(Page-level text extractions)
####################
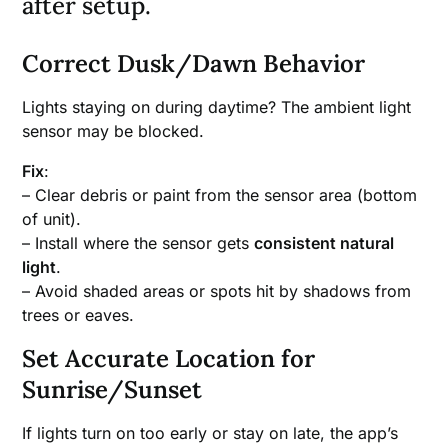
after setup.
Correct Dusk/Dawn Behavior
Lights staying on during daytime? The ambient light
sensor may be blocked.
Fix
:
– Clear debris or paint from the sensor area (bottom
of unit).
– Install where the sensor gets
consistent natural
light
.
– Avoid shaded areas or spots hit by shadows from
trees or eaves.
Set Accurate Location for
Sunrise/Sunset
If lights turn on too early or stay on late, the app’s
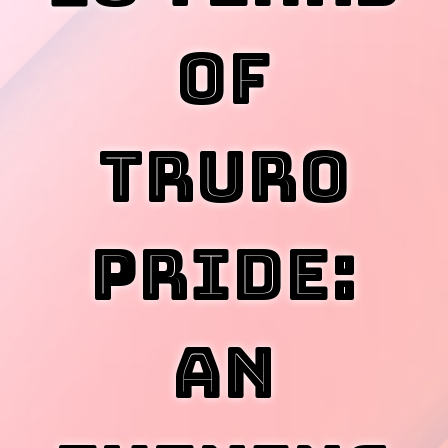
of
Truro
Pride:
An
####################
◆ TASK DETAILS:
Output every entry above exactly as written, but omit the pictures.

◆ REPLY:
after setup.
Correct Dusk/Dawn Behavior
Lights staying on during daytime? The ambient light
sensor may be blocked.
Fix
:
– Clear debris or paint from the sensor area (bottom
of unit).
– Install where the sensor gets
consistent natural
light
.
– Avoid shaded areas or spots hit by shadows from
trees or eaves.
Set Accurate Location for
Sunrise/Sunset
If lights turn on too early or stay on late, the app’s
of
Truro
Pride:
An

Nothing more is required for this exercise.